Each and every line of the data must appear exactly as given.

[[ Data for analysis, beginning ]]

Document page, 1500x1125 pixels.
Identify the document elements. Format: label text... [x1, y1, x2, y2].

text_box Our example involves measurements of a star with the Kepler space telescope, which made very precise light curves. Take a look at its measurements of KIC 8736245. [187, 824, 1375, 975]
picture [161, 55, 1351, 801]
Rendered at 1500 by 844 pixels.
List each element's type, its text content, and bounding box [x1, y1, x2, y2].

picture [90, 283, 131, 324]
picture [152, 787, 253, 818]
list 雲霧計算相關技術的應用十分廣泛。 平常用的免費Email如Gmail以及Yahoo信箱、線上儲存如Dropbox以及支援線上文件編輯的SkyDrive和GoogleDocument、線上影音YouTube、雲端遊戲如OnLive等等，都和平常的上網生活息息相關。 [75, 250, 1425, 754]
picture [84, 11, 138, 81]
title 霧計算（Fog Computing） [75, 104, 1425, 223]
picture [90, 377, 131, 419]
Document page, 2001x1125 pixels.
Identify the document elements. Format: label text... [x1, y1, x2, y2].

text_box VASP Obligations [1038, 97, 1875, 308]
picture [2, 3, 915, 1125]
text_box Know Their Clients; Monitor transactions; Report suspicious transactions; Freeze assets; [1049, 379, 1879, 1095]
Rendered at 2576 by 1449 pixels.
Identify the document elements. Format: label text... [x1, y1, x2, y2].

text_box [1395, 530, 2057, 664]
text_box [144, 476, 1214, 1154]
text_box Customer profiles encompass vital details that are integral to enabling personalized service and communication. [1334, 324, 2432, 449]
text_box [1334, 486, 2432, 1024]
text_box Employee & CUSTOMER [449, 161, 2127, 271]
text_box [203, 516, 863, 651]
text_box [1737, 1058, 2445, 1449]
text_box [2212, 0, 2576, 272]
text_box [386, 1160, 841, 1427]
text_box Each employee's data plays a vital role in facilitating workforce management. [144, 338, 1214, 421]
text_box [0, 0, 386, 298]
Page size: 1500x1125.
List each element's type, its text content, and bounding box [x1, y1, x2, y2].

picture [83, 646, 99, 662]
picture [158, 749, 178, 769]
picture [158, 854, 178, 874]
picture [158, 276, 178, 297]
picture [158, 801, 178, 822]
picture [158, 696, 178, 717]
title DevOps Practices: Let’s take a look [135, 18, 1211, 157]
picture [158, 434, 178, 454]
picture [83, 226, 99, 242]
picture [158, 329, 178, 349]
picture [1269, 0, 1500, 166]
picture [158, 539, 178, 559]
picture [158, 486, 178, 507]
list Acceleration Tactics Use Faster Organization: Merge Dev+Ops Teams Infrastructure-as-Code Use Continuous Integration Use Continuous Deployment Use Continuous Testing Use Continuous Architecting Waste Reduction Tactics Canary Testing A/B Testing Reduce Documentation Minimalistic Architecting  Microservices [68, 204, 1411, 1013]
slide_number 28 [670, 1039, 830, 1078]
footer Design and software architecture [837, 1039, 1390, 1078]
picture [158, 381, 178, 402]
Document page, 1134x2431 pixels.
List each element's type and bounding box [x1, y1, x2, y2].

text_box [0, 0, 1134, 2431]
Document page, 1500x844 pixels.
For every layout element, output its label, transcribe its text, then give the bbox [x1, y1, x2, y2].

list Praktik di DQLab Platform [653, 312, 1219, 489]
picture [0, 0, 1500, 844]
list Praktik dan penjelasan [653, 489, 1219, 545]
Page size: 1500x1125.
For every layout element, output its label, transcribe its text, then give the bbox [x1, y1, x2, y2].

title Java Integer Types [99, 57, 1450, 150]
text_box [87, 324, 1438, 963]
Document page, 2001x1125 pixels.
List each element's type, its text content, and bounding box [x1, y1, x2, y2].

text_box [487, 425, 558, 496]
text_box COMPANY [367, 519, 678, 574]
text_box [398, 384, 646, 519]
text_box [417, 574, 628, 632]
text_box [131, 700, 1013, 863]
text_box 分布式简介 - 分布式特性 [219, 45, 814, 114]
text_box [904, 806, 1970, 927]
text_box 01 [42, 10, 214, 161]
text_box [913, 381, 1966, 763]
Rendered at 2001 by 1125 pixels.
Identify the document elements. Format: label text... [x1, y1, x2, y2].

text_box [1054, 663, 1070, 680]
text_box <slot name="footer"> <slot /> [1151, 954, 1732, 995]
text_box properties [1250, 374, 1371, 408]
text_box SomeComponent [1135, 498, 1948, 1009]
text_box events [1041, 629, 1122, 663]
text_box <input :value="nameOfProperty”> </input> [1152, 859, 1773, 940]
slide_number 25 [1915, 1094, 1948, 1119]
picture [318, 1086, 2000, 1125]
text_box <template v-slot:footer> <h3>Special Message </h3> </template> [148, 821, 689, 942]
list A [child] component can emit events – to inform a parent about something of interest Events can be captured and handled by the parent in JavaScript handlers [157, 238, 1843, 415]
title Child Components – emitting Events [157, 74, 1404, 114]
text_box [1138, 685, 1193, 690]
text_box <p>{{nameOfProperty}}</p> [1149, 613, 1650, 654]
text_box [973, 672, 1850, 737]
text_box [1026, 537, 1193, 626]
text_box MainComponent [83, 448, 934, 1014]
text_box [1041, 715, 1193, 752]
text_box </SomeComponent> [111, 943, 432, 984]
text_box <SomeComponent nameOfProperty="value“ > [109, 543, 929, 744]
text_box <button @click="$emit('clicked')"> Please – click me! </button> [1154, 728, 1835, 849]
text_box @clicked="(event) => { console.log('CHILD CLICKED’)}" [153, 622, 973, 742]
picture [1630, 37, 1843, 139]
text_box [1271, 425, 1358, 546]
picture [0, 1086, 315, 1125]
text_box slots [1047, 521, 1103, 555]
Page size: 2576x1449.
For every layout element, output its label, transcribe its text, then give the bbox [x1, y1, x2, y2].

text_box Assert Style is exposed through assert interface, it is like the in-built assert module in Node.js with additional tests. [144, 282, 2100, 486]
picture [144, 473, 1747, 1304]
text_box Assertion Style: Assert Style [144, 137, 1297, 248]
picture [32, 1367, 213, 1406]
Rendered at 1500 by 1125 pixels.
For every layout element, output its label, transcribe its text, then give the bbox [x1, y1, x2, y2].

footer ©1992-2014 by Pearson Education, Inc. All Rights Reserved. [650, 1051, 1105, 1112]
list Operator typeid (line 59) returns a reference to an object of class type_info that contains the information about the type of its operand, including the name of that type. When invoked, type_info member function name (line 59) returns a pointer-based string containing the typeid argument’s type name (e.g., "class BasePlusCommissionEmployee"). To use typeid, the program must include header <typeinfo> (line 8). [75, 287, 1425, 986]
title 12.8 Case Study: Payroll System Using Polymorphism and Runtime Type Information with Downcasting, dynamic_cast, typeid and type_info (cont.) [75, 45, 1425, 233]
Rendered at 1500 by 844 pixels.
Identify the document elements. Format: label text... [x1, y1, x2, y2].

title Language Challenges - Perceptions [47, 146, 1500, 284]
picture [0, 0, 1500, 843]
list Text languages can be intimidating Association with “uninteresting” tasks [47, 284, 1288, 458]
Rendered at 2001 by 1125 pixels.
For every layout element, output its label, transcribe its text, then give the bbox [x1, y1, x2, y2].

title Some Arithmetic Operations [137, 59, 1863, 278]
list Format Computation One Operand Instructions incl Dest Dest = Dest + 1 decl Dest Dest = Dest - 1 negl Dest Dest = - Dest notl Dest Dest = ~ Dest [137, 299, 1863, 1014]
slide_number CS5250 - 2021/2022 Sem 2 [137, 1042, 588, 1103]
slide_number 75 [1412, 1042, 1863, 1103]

[[ Data for analysis, end ]]

Completed exercise:
Document page, 1500x1125 pixels.
Identify the document elements. Format: label text... [x1, y1, x2, y2].

text_box Our example involves measurements of a star with the Kepler space telescope, which made very precise light curves. Take a look at its measurements of KIC 8736245. [187, 824, 1375, 975]
picture [161, 55, 1351, 801]
Rendered at 1500 by 844 pixels.
List each element's type, its text content, and bounding box [x1, y1, x2, y2].

picture [90, 283, 131, 324]
picture [152, 787, 253, 818]
list 雲霧計算相關技術的應用十分廣泛。 平常用的免費Email如Gmail以及Yahoo信箱、線上儲存如Dropbox以及支援線上文件編輯的SkyDrive和GoogleDocument、線上影音YouTube、雲端遊戲如OnLive等等，都和平常的上網生活息息相關。 [75, 250, 1425, 754]
picture [84, 11, 138, 81]
title 霧計算（Fog Computing） [75, 104, 1425, 223]
picture [90, 377, 131, 419]
Document page, 2001x1125 pixels.
Identify the document elements. Format: label text... [x1, y1, x2, y2].

text_box VASP Obligations [1038, 97, 1875, 308]
picture [2, 3, 915, 1125]
text_box Know Their Clients; Monitor transactions; Report suspicious transactions; Freeze assets; [1049, 379, 1879, 1095]
Rendered at 2576 by 1449 pixels.
Identify the document elements. Format: label text... [x1, y1, x2, y2].

text_box [1395, 530, 2057, 664]
text_box [144, 476, 1214, 1154]
text_box Customer profiles encompass vital details that are integral to enabling personalized service and communication. [1334, 324, 2432, 449]
text_box [1334, 486, 2432, 1024]
text_box Employee & CUSTOMER [449, 161, 2127, 271]
text_box [203, 516, 863, 651]
text_box [1737, 1058, 2445, 1449]
text_box [2212, 0, 2576, 272]
text_box [386, 1160, 841, 1427]
text_box Each employee's data plays a vital role in facilitating workforce management. [144, 338, 1214, 421]
text_box [0, 0, 386, 298]
Page size: 1500x1125.
List each element's type, its text content, and bounding box [x1, y1, x2, y2].

picture [83, 646, 99, 662]
picture [158, 749, 178, 769]
picture [158, 854, 178, 874]
picture [158, 276, 178, 297]
picture [158, 801, 178, 822]
picture [158, 696, 178, 717]
title DevOps Practices: Let’s take a look [135, 18, 1211, 157]
picture [158, 434, 178, 454]
picture [83, 226, 99, 242]
picture [158, 329, 178, 349]
picture [1269, 0, 1500, 166]
picture [158, 539, 178, 559]
picture [158, 486, 178, 507]
list Acceleration Tactics Use Faster Organization: Merge Dev+Ops Teams Infrastructure-as-Code Use Continuous Integration Use Continuous Deployment Use Continuous Testing Use Continuous Architecting Waste Reduction Tactics Canary Testing A/B Testing Reduce Documentation Minimalistic Architecting  Microservices [68, 204, 1411, 1013]
slide_number 28 [670, 1039, 830, 1078]
footer Design and software architecture [837, 1039, 1390, 1078]
picture [158, 381, 178, 402]
Document page, 1134x2431 pixels.
List each element's type and bounding box [x1, y1, x2, y2].

text_box [0, 0, 1134, 2431]
Document page, 1500x844 pixels.
For every layout element, output its label, transcribe its text, then give the bbox [x1, y1, x2, y2].

list Praktik di DQLab Platform [653, 312, 1219, 489]
picture [0, 0, 1500, 844]
list Praktik dan penjelasan [653, 489, 1219, 545]
Page size: 1500x1125.
For every layout element, output its label, transcribe its text, then give the bbox [x1, y1, x2, y2].

title Java Integer Types [99, 57, 1450, 150]
text_box [87, 324, 1438, 963]
Document page, 2001x1125 pixels.
List each element's type, its text content, and bounding box [x1, y1, x2, y2].

text_box [487, 425, 558, 496]
text_box COMPANY [367, 519, 678, 574]
text_box [398, 384, 646, 519]
text_box [417, 574, 628, 632]
text_box [131, 700, 1013, 863]
text_box 分布式简介 - 分布式特性 [219, 45, 814, 114]
text_box [904, 806, 1970, 927]
text_box 01 [42, 10, 214, 161]
text_box [913, 381, 1966, 763]
Rendered at 2001 by 1125 pixels.
Identify the document elements. Format: label text... [x1, y1, x2, y2].

text_box [1054, 663, 1070, 680]
text_box <slot name="footer"> <slot /> [1151, 954, 1732, 995]
text_box properties [1250, 374, 1371, 408]
text_box SomeComponent [1135, 498, 1948, 1009]
text_box events [1041, 629, 1122, 663]
text_box <input :value="nameOfProperty”> </input> [1152, 859, 1773, 940]
slide_number 25 [1915, 1094, 1948, 1119]
picture [318, 1086, 2000, 1125]
text_box <template v-slot:footer> <h3>Special Message </h3> </template> [148, 821, 689, 942]
list A [child] component can emit events – to inform a parent about something of interest Events can be captured and handled by the parent in JavaScript handlers [157, 238, 1843, 415]
title Child Components – emitting Events [157, 74, 1404, 114]
text_box [1138, 685, 1193, 690]
text_box <p>{{nameOfProperty}}</p> [1149, 613, 1650, 654]
text_box [973, 672, 1850, 737]
text_box [1026, 537, 1193, 626]
text_box MainComponent [83, 448, 934, 1014]
text_box [1041, 715, 1193, 752]
text_box </SomeComponent> [111, 943, 432, 984]
text_box <SomeComponent nameOfProperty="value“ > [109, 543, 929, 744]
text_box <button @click="$emit('clicked')"> Please – click me! </button> [1154, 728, 1835, 849]
text_box @clicked="(event) => { console.log('CHILD CLICKED’)}" [153, 622, 973, 742]
picture [1630, 37, 1843, 139]
text_box [1271, 425, 1358, 546]
picture [0, 1086, 315, 1125]
text_box slots [1047, 521, 1103, 555]
Page size: 2576x1449.
For every layout element, output its label, transcribe its text, then give the bbox [x1, y1, x2, y2].

text_box Assert Style is exposed through assert interface, it is like the in-built assert module in Node.js with additional tests. [144, 282, 2100, 486]
picture [144, 473, 1747, 1304]
text_box Assertion Style: Assert Style [144, 137, 1297, 248]
picture [32, 1367, 213, 1406]
Rendered at 1500 by 1125 pixels.
For every layout element, output its label, transcribe its text, then give the bbox [x1, y1, x2, y2].

footer ©1992-2014 by Pearson Education, Inc. All Rights Reserved. [650, 1051, 1105, 1112]
list Operator typeid (line 59) returns a reference to an object of class type_info that contains the information about the type of its operand, including the name of that type. When invoked, type_info member function name (line 59) returns a pointer-based string containing the typeid argument’s type name (e.g., "class BasePlusCommissionEmployee"). To use typeid, the program must include header <typeinfo> (line 8). [75, 287, 1425, 986]
title 12.8 Case Study: Payroll System Using Polymorphism and Runtime Type Information with Downcasting, dynamic_cast, typeid and type_info (cont.) [75, 45, 1425, 233]
Rendered at 1500 by 844 pixels.
Identify the document elements. Format: label text... [x1, y1, x2, y2].

title Language Challenges - Perceptions [47, 146, 1500, 284]
picture [0, 0, 1500, 843]
list Text languages can be intimidating Association with “uninteresting” tasks [47, 284, 1288, 458]
Rendered at 2001 by 1125 pixels.
For every layout element, output its label, transcribe its text, then give the bbox [x1, y1, x2, y2].

title Some Arithmetic Operations [137, 59, 1863, 278]
list Format Computation One Operand Instructions incl Dest Dest = Dest + 1 decl Dest Dest = Dest - 1 negl Dest Dest = - Dest notl Dest Dest = ~ Dest [137, 299, 1863, 1014]
slide_number CS5250 - 2021/2022 Sem 2 [137, 1042, 588, 1103]
slide_number 75 [1412, 1042, 1863, 1103]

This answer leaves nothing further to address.